DENVER — Snowstorms last month replenished snowpack in the Colorado mountains and improved drought conditions on the Front Range, as did rain that quenched the parched Eastern Plains. But smaller amounts of precipitation farther south and west have done less to dampen drought conditions.

Ultimately, researchers say that one big storm is not enough to break Colorado out of its long-term drought.

“What we’ll need are probably multiple years of above average snowfall to really get us out of this,” said Russ Schumacher, director of the Colorado Climate Center.



Snowpack, the snow that accumulates in the mountains, provides Colorado with 50% to 80% of its usable water. As temperatures rise in April and through the spring, melting snow renews the rivers and fills reservoirs throughout the state. Last month’s snowstorm was a boon.

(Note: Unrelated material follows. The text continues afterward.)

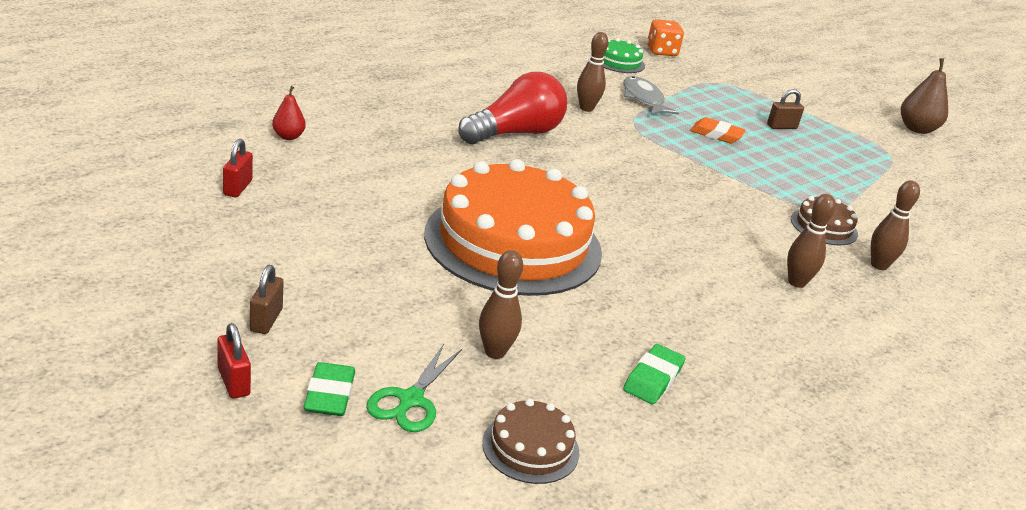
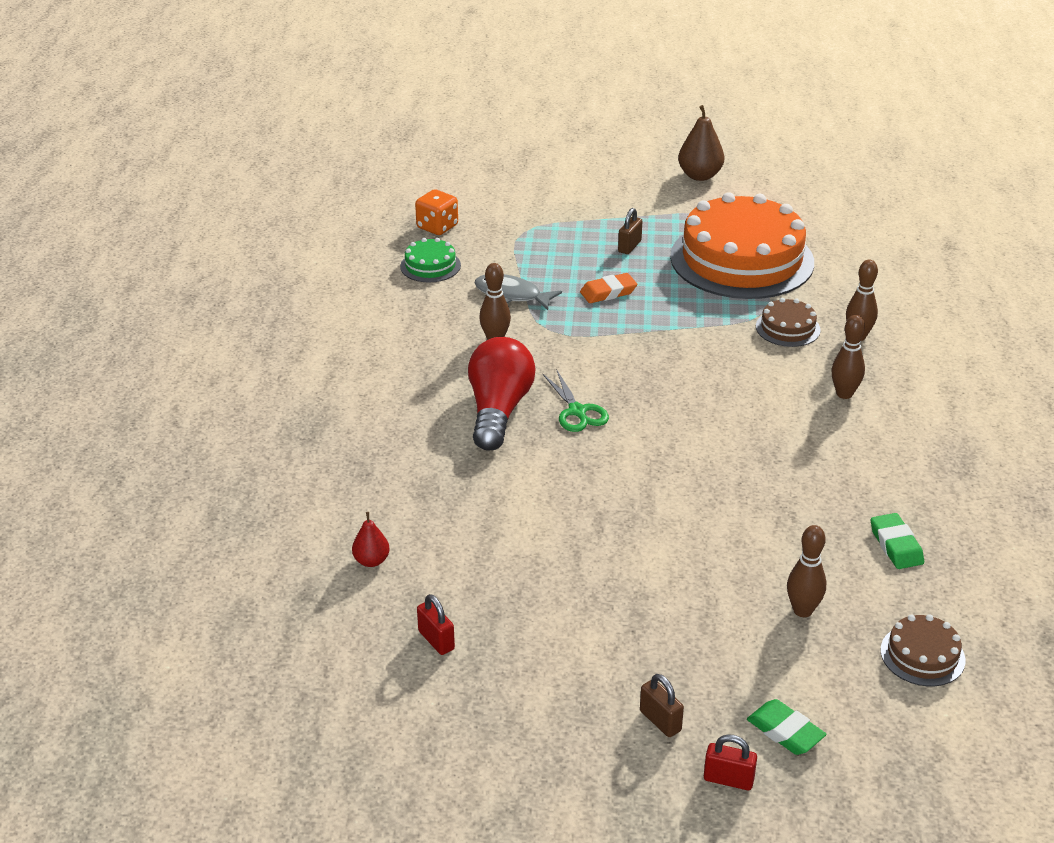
camera: 40 degrees left, 5 degrees up
(410, 400) = (824, 689): green scissors -> green scissors (577, 411)
(513, 242) = (667, 514): orange cake -> orange cake (742, 259)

Data from the Natural Resources Conservation Service of Colorado shows some promising snowpack conditions. The snow-water-equivalent — the amount of liquid water held in snow — is at or above 90% of normal in the Yampa, White, Laramie and North Platte and South Platte river basins. In the Arkansas and Upper Rio Grande basins, it is 110% of normal. Conditions are not as good in the Upper Colorado, Gunnison and San Miguel, Dolores, Animas and San Juan basins, all under 90% of normal.